The JPML is a seven-judge panel with authority to transfer cases involving common factual questions to a single district for consolidated pretrial proceedings. But Nofal argues that displaced litigants "lose valuable legal strategy" and have limited options when faced with an adverse court order. He has lots of interesting details and statistics on the JPML—something I knew fairly little about. He argues that the JPML escapes meaningful appellate supervision—the circuits have mandamus authority, but it is shared among the circuits under a unique time-splitting scheme. And he also criticizes what he terms the "transitory forum loophole," whereby defendants may benefit from law in the transferee forum rather than the plaintiff's chosen forum.

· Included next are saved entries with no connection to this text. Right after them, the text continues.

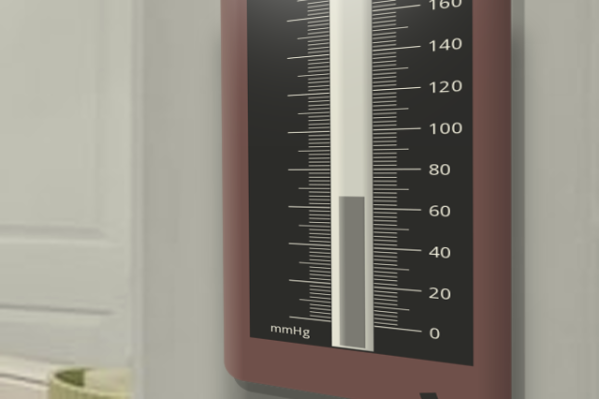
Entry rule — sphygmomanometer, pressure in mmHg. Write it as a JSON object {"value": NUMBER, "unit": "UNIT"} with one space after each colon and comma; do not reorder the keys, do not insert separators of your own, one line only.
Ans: {"value": 66, "unit": "mmHg"}
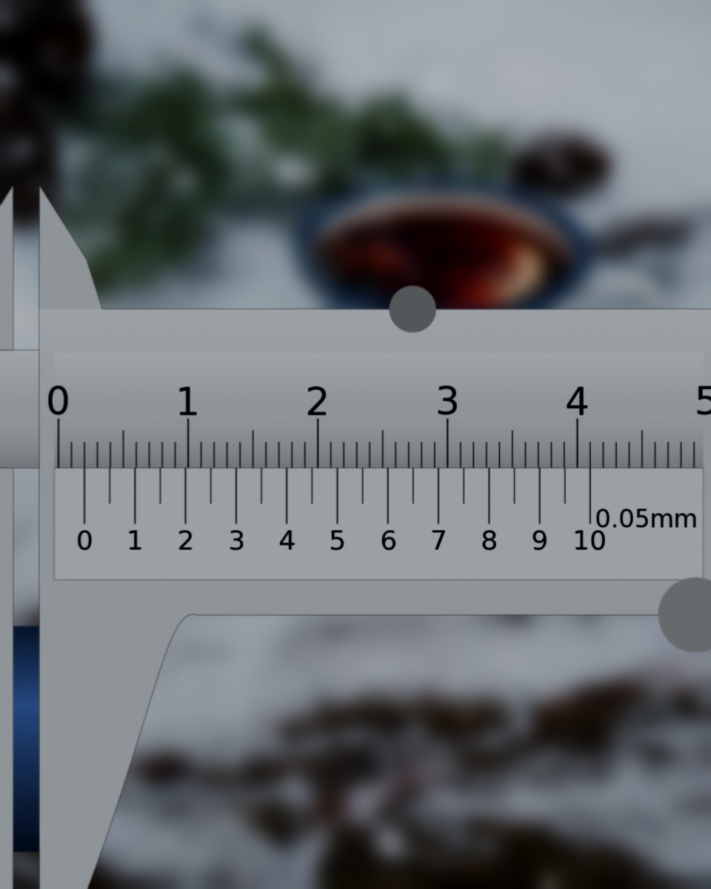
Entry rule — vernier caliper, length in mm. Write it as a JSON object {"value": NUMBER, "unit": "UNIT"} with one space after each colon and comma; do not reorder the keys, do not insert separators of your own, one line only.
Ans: {"value": 2.0, "unit": "mm"}
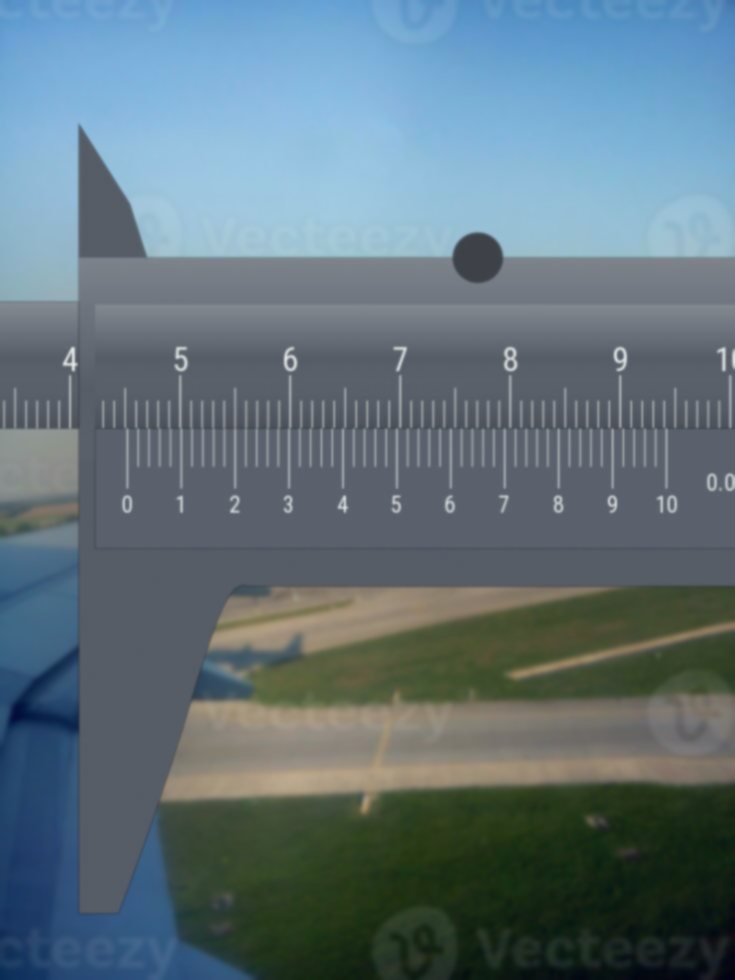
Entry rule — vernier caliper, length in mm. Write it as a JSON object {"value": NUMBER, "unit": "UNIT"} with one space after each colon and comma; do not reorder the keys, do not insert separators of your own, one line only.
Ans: {"value": 45.2, "unit": "mm"}
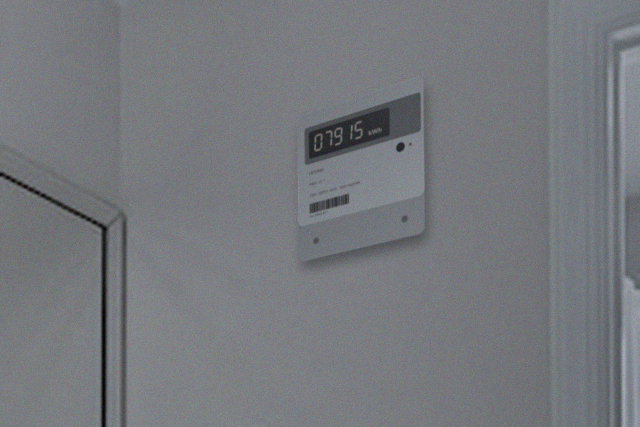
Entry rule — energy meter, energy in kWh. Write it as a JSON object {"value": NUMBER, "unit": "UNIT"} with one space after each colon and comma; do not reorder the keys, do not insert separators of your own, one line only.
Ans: {"value": 7915, "unit": "kWh"}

Nofal next turns to the Federal Circuit. While the creation of this court may have made patent law more consistent and patent decisions more expedient, Nofal argues that its de novo review of claims raises costs for patent litigants and that its "myopic" and "formalistic approach" is "antithetical to the concept of individualized justice because it fails to perceive how judicial rulings affect innovation, society, or the parties to a suit."
Nofal argues that both of these problems could be addressed by giving the Federal Circuit exclusive jurisdiction over pre- and post-JPML transfer orders:
Much like The Odd Couple, the Federal Circuit and JPML can benefit each other in various ways. The Federal Circuit can draw on its successful unification of patent law to harmonize [multi-district ltigiation (MDL)] jurisprudence, and harmonizing MDL jurisprudence can enable the Federal Circuit to speak on issues outside its patent law jurisprudence.Would this work? I don't know enough about the JPML to know if there is a problem, or if Nofal's solution would address it, but his article makes me want to learn more. And I think his adjustment to Federal Circuit jurisdiction is an interesting twist on Paul Gugliuzza's Rethinking Federal Circuit Jurisdiction, which argued that patent law would benefit from changing the Federal Circuit's non-patent jurisdiction, and particularly by adding non-patent commercial cases. (Sarah Tran and her students blogged here about Gugliuzza's article and the ensuing debate in the Georgetown Law Journal.)